Soon after the delivery of the last speech, dispatches were received from Brutus by the consuls, giving an account of his success against Caius Antonius in Macedonia; stating that he had secured Macedonia, Illyricum, and Greece, with the armies in those countries; that Caius Antonius had retired to Apollonia with seven cohorts; that a legion under Lucius Piso had surrendered to young Cicero, who was commanding his cavalry; that Dolabella's cavalry had deserted to him; and that Vatinius had surrendered Dyrrachium and its garrison to him: He likewise praised Quintus Hortensius, the proconsul of Macedonia, as having assisted him in gaining over the Grecian provinces and the armies in those districts.

As soon as Pansa received the dispatches, he summoned the senate to have them read; and in a set speech greatly extolled Brutus, and moved a vote of thanks to him; but Calenus, who followed him, declared his opinion that as Brutus had acted without any public commission or authority, he should be required to give up his army to the proper governors of the provinces, or to whoever the senate should appoint to receive it. After he had sat down, Cicero rose, and delivered the following speech.

We all, O Pansa, ought both to feel and to show the greatest gratitude to you, who,—though we did not expect that you would hold any senate today,—the moment that you received the letters of Marcus Brutus, that most excellent citizen, did not interpose even the slightest delay to our enjoying the most excessive delight and mutual congratulation at the earliest opportunity. And not only ought this action of yours to be grateful to us all, but also the speech which you addressed to us after the letters had been read. For you showed plainly, that that was true which I have always felt to be so, that no one envied the virtue of another who was confident of his own. Therefore I, who have been connected with Brutus by many mutual good offices and by the greatest intimacy, need not say so much concerning him; for the part that I had marked out for myself your speech has anticipated me in. But, O conscript fathers, the opinion delivered by the man who was asked for his vote before me, has imposed upon me the necessity of saying rather more than I otherwise should have said; and I differ from him so repeatedly at present, that I am afraid (what certainly ought not to be the case) that our continual disagreement may appear to diminish our friendship.

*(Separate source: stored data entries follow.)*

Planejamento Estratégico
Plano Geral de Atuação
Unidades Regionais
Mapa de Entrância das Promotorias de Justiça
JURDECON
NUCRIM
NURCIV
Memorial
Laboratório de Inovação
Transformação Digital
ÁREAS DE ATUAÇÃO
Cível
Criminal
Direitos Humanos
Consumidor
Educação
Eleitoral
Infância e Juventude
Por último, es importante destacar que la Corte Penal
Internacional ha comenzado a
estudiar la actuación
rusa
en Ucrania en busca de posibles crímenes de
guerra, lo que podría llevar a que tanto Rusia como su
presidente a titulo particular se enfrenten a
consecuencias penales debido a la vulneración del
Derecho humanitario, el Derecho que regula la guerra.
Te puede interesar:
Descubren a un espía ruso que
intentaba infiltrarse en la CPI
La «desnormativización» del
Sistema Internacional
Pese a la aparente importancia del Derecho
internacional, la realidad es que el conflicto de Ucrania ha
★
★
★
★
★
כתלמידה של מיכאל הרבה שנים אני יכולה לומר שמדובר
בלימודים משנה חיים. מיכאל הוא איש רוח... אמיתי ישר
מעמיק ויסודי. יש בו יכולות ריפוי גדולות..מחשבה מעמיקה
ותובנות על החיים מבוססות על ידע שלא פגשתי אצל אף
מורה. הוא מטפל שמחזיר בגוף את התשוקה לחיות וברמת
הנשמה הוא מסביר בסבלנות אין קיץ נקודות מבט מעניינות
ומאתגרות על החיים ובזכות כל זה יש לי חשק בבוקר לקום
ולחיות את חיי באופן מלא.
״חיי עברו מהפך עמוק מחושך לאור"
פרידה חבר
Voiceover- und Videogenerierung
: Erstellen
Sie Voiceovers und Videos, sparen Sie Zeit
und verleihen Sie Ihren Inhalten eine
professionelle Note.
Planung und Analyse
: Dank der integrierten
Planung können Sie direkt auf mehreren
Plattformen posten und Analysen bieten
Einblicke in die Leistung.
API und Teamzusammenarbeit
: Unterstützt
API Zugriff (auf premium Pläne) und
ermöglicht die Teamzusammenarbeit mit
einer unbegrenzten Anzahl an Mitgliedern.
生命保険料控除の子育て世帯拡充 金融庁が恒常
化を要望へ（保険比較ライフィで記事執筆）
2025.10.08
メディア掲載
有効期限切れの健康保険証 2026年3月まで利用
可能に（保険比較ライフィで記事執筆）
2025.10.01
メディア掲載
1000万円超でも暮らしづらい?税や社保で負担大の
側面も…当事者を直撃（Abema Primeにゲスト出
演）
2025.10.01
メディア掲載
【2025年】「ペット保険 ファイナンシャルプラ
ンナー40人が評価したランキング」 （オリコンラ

What can be the meaning of this argument of yours, O Calenus? what can be your intention? How is it that you have never once since the first of January been of the same opinion with him who asks you your opinion first? How is it that the senate has never yet been so full as to enable you to find one single person to agree with your sentiments? Why are you always defending men who in no point resemble you? why, when both your life and your fortune invite you to tranquillity and dignity, do you approve of those measures, and defend those measures, and declare those sentiments, which are adverse both to the general tranquillity and to your own individual dignity?